## Tasks for this exercise
[1] Translate this sentence from the article on Shell's quarterly results into Spanish: "Full-year profit climbed 14% to $19.04 billion."
[2] Answer these questions using the article on Shell's quarterly results:
(a) By about how much had crude prices fallen since last summer?
(b) On what date was Ben van Beurden appointed CEO?
(c) By what percentage did Total say it will reduce capital expenditure this year?
[3] Reproduce everything in the article on Shell's quarterly results from "Shell is the" down to "and high costs.".

++++ Source extract

The Anglo-Dutch oil company reported profit of $3.26 billion, excluding identified items, better that the $2.91 billion in the fourth quarter of 2013, but down compared to the $5.85 billion stated in the third quarter of last year. Analysts were expecting a result of $4.1 billion.

Shell is the first of big oil companies, or the “super majors”, including BP, Exxon, Total and Chevron, to reports its quarterly performance, with expectations lower crude prices, which fell nearly 60% since last summer, to have a strong impact on results.

However, Shell in particular was not expected to report lower year-on-year results due to the weak comparison base set in fourth quarter of 2013, when the company issued its first profit warning in more than ten years, prompted by low margins and high costs.

Profit in the fourth quarter came at $4.16 billion on a current cost supplies basis, similar to net income, up 93% compared to a year-ago levels, but down from the $5.27 billion in the third quarter of 2014. Full-year profit climbed 14% to $19.04 billion.

“Our strategy is delivering with good performance on our three themes of financial performance, capital efficiency and project delivery. These will remain Shell’s priorities in 2015, as we continue to balance growth and returns,” said Chief Executive Ben van Beurden.

Shell also said it will aim for stronger capital efficiency, with less spending in 2015 compared to last year. The company said it would reduce it potential capital expenditure by $15 billion over the next three years, but warned that Shell is ready to cut spending even more if needed.

The move follows similar course of action taken by fellow oil giant Total, which said it will reduce capital expenditure by 10% this year, and BP which also slashed its spending for 2015.

Since Mr. van Beurden was appointed as CEO, on January 1st 2014, Shell has taken a more conservative approach on big investments, while also reducing costs. Earlier this mouth Shell announced it had scrapped a plan to build a petrochemicals in Qatar.

Royal Dutch Shell lost 1.71% on Wednesday and closed at GBX 2 153.5 in London. The stock dropped 3.95% on Thursday to trade at GBX 2 068.5 at 12:18 GMT, marking a one-year decrease of 2.68%. The company is valued at £187.06 billion.

++++++++
++++ Provided data

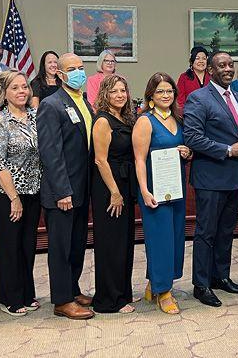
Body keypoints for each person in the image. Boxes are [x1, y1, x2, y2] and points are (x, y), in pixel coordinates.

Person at [184, 51, 238, 307]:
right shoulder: (198, 98)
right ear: (210, 70)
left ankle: (220, 276)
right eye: (222, 65)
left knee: (226, 232)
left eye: (231, 64)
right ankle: (201, 284)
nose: (228, 68)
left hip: (234, 177)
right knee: (206, 233)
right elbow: (192, 137)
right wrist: (226, 150)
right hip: (210, 177)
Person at [37, 53, 95, 319]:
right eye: (72, 69)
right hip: (62, 192)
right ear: (59, 74)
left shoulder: (83, 102)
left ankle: (72, 288)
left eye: (81, 68)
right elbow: (50, 152)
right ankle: (62, 300)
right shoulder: (51, 104)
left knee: (76, 244)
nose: (78, 73)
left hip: (82, 188)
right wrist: (62, 190)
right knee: (60, 247)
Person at [134, 73, 192, 314]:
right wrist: (145, 191)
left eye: (169, 91)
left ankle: (153, 283)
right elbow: (138, 160)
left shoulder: (178, 119)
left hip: (175, 189)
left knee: (175, 239)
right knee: (160, 241)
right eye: (160, 92)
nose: (165, 95)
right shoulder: (145, 121)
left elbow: (185, 148)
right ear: (151, 96)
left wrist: (187, 152)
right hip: (154, 192)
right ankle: (164, 292)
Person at [0, 69, 41, 316]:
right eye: (16, 88)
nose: (22, 91)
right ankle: (10, 297)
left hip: (33, 190)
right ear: (5, 93)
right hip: (6, 193)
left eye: (24, 87)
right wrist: (14, 199)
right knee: (11, 244)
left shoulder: (35, 116)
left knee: (28, 244)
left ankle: (27, 292)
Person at [90, 75, 138, 313]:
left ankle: (123, 292)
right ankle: (109, 300)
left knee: (125, 242)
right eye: (114, 91)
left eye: (123, 90)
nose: (120, 95)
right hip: (109, 187)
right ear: (105, 94)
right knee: (111, 244)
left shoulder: (125, 118)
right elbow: (100, 160)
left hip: (125, 183)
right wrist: (115, 192)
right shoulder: (102, 121)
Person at [177, 46, 210, 110]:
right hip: (190, 115)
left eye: (204, 58)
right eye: (197, 58)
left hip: (211, 115)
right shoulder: (184, 77)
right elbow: (180, 101)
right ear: (192, 61)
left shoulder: (213, 77)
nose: (201, 61)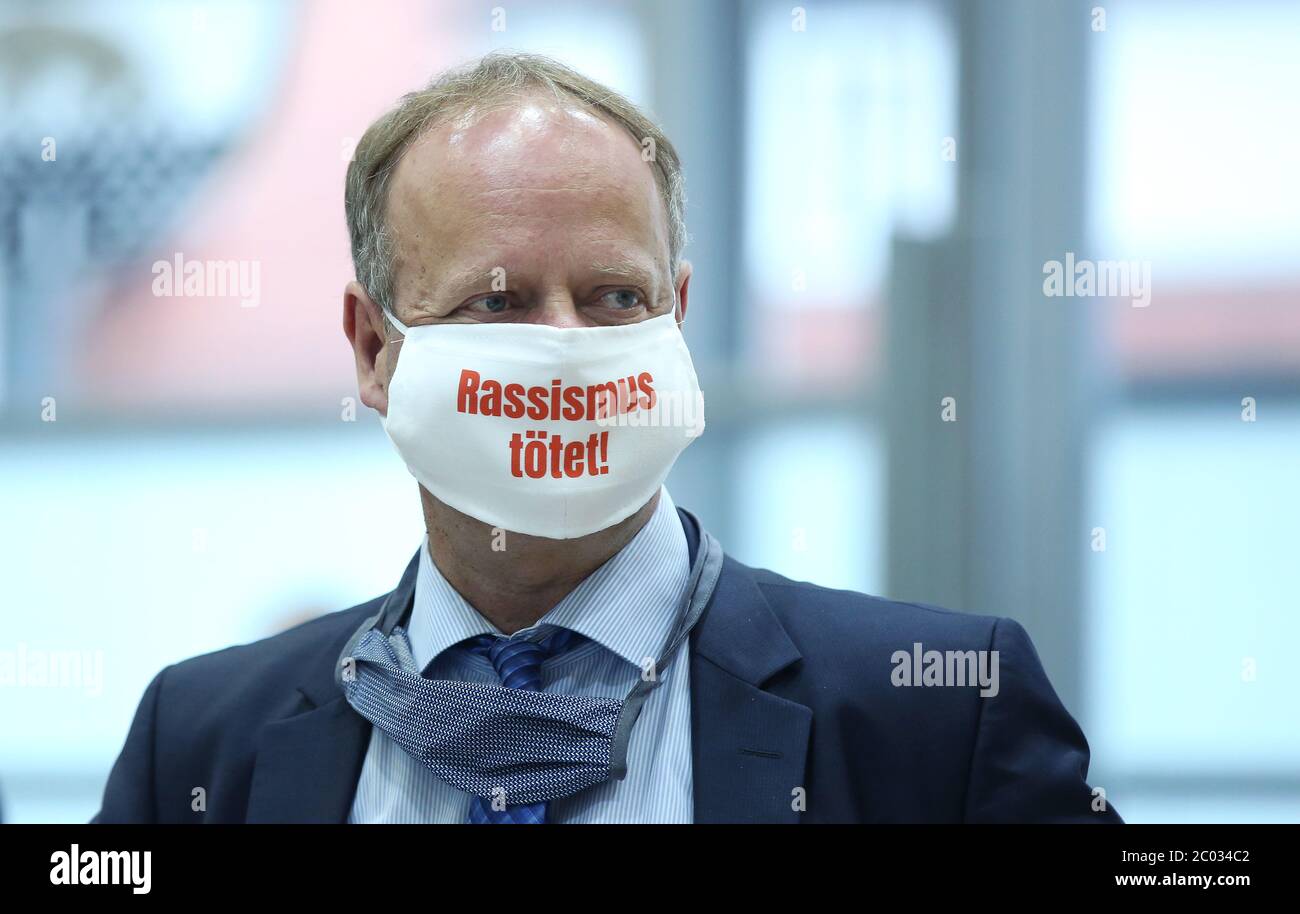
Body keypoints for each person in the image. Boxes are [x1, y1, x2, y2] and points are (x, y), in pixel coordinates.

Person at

++++++++

## Per-task answers
[1] El beneficio del año completo subió un 14 %, hasta 19.040 millones de dólares.

[2]
(a) Nearly 60%
(b) January 1st 2014
(c) 10%

[3]
Shell is the first of big oil companies, or the “super majors”, including BP, Exxon, Total and Chevron, to reports its quarterly performance, with expectations lower crude prices, which fell nearly 60% since last summer, to have a strong impact on results.

However, Shell in particular was not expected to report lower year-on-year results due to the weak comparison base set in fourth quarter of 2013, when the company issued its first profit warning in more than ten years, prompted by low margins and high costs.